▸ **Page text**:
◆ ◆ ◆ ◆ ◆ ◆ ◆

Can Individuals "LIBERATE" themselves from Society and THEN be NATURAL, MORAL Beings?


Let me refer again to the terms of consent, duty to obey, to act from previous posts and now of AUTONOMY.  The last term refers to ones' individual independence from the content of others' actions/speech; "we have the right to do what we think is in our best interests."  Of course people are independent from the actions and speech of others.  But, does that mean we must evaluate every other person, out of billions, and decide for ourselves if their actions are moral?  Is that our duty to act?  Instead of acting justly in the perfect world of ideals and hypothetical, wouldn't we just spend a lot of time in the real world judging each other, until some COMMON beliefs started showing up anyways?  Like I don't know, trying to survive and avoid death by writing some rules down?

And how can anarchists judge the individual if the purpose of their system is the individual moral duty to act?  If violence is an acceptable way to correct an immoral situation from the subjective viewpoint, can one be an anarchist if one feels their duty to act would be to eliminate all other anarchists because one believes they are acting immorally?  Can't we keep time-tested abstractions over some charismatic leader's better future that they'll deign to lay out for us?

◆ ◆ ◆ ◆ ◆ ◆ ◆

▸ **Records for the exercise**:
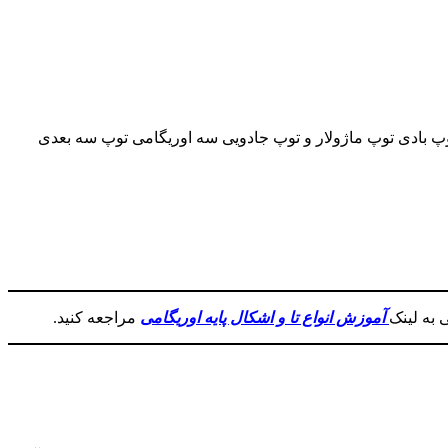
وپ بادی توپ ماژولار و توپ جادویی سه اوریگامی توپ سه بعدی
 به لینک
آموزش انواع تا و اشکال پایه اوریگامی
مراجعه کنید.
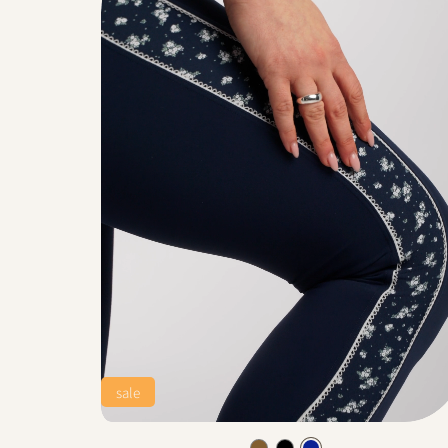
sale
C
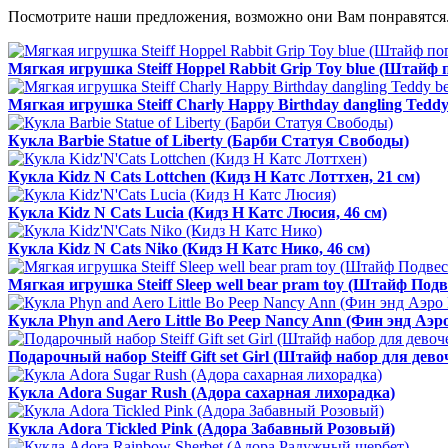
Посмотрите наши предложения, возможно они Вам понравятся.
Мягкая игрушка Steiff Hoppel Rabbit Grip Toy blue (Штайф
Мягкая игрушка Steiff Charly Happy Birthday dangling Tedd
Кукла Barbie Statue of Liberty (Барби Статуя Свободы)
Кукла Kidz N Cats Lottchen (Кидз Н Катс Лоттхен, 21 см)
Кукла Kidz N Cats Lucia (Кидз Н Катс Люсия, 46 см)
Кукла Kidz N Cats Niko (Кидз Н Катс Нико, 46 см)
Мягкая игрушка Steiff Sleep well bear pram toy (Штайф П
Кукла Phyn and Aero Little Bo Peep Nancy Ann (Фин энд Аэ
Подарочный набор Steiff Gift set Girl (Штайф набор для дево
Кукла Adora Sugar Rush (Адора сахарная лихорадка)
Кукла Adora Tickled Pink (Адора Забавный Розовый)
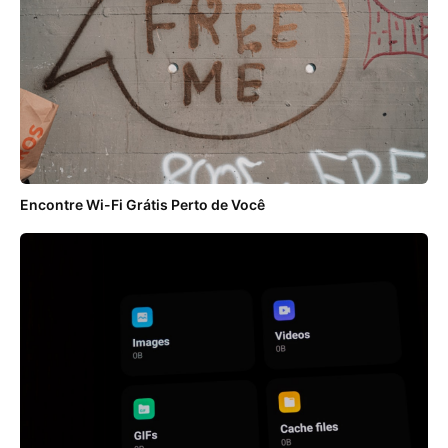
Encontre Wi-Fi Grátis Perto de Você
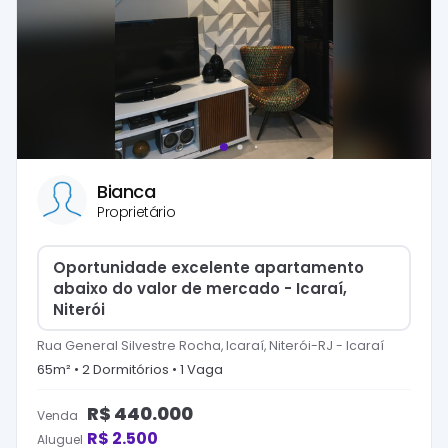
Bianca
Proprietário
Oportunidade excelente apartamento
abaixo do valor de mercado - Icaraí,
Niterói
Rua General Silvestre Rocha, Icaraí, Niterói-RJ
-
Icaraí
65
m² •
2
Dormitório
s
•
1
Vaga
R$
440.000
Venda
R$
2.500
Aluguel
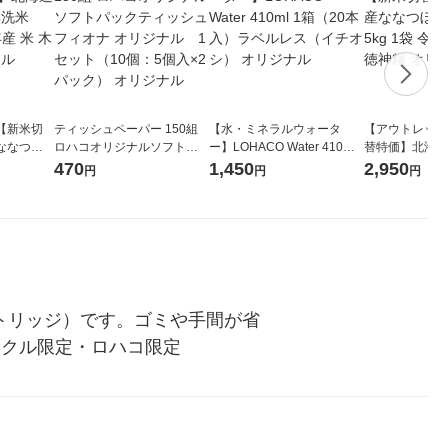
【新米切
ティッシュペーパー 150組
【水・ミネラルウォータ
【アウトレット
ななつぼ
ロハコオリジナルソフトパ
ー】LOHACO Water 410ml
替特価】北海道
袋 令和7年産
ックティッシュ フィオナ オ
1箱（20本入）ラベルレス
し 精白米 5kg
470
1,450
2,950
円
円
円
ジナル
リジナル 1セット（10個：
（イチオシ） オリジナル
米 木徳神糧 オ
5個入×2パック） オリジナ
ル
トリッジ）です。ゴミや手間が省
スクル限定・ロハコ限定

◆ ◆ ◆ ◆ ◆ ◆ ◆

▸ **Tasks and exercises**:
1 > Answer these questions about the post on autonomy, one line each, marked as below:
(a) What does the writer say the term autonomy refers to?
(b) According to the post on autonomy, what is the purpose of the anarchists' system?
(c) What does the writer ask whether we can keep over some charismatic leader's better future?
2 > Return every line of the listing from the one containing "Encontre Wi-Fi Grátis Perto de Você" down through the end of the listing, both included, and leave out the pictures.

▸ **Task-by-task answers**:
1 >
(a) One's individual independence from the content of others' actions/speech.
(b) The individual moral duty to act.
(c) Time-tested abstractions.

2 >
Encontre Wi-Fi Grátis Perto de Você
Bianca
Proprietário
Oportunidade excelente apartamento
abaixo do valor de mercado - Icaraí,
Niterói
Rua General Silvestre Rocha, Icaraí, Niterói-RJ
-
Icaraí
65
m² •
2
Dormitório
s
•
1
Vaga
R$
440.000
Venda
R$
2.500
Aluguel
【新米切
ティッシュペーパー 150組
【水・ミネラルウォータ
【アウトレット
ななつぼ
ロハコオリジナルソフトパ
ー】LOHACO Water 410ml
替特価】北海道
袋 令和7年産
ックティッシュ フィオナ オ
1箱（20本入）ラベルレス
し 精白米 5kg
470
1,450
2,950
円
円
円
ジナル
リジナル 1セット（10個：
（イチオシ） オリジナル
米 木徳神糧 オ
5個入×2パック） オリジナ
ル
トリッジ）です。ゴミや手間が省
スクル限定・ロハコ限定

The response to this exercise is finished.